How to complete this task. Show me every line in the listing that has the word "depth".

Data provided.
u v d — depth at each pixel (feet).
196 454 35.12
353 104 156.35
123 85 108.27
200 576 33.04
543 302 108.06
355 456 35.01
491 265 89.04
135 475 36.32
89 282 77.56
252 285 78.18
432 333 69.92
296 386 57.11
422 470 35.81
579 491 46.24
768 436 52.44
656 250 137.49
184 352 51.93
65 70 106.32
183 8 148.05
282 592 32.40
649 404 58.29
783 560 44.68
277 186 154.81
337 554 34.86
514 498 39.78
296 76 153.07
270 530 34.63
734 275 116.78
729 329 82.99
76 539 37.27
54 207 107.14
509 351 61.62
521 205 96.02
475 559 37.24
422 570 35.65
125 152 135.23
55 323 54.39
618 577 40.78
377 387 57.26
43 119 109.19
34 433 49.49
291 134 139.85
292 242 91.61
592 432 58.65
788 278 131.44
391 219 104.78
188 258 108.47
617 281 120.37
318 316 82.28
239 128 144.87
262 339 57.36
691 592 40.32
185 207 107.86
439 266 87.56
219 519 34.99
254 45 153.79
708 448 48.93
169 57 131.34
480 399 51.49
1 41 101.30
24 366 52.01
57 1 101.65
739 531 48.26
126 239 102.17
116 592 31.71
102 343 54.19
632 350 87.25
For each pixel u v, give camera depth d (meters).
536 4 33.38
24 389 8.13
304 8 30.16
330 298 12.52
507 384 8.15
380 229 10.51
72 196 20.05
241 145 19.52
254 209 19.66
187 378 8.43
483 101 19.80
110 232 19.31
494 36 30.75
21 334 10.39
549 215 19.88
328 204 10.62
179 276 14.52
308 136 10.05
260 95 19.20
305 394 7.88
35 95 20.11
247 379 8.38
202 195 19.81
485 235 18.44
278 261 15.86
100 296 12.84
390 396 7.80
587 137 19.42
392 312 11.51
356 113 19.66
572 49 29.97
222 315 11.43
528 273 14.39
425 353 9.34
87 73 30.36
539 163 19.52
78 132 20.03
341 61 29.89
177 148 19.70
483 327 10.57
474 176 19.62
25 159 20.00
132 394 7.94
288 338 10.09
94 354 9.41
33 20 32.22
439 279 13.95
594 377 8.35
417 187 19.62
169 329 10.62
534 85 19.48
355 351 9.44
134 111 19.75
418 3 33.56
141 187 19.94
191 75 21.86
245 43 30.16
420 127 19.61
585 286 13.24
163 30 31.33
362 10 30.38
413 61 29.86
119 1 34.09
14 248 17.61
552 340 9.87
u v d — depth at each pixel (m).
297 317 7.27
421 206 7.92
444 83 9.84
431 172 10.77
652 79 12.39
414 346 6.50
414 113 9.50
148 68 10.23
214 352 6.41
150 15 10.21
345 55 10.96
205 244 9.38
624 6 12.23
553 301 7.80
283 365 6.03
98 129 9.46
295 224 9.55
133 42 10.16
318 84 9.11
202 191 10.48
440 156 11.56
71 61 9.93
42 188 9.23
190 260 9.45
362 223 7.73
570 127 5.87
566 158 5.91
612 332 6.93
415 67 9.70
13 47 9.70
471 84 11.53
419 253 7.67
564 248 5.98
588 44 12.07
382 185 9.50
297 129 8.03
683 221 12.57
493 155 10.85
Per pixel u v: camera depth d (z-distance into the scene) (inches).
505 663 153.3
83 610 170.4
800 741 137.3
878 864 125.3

Written answer.
u v d — depth at each pixel (feet).
For each pixel u v, give camera depth d (meters).
u v d — depth at each pixel (m).
Per pixel u v: camera depth d (z-distance into the scene) (inches).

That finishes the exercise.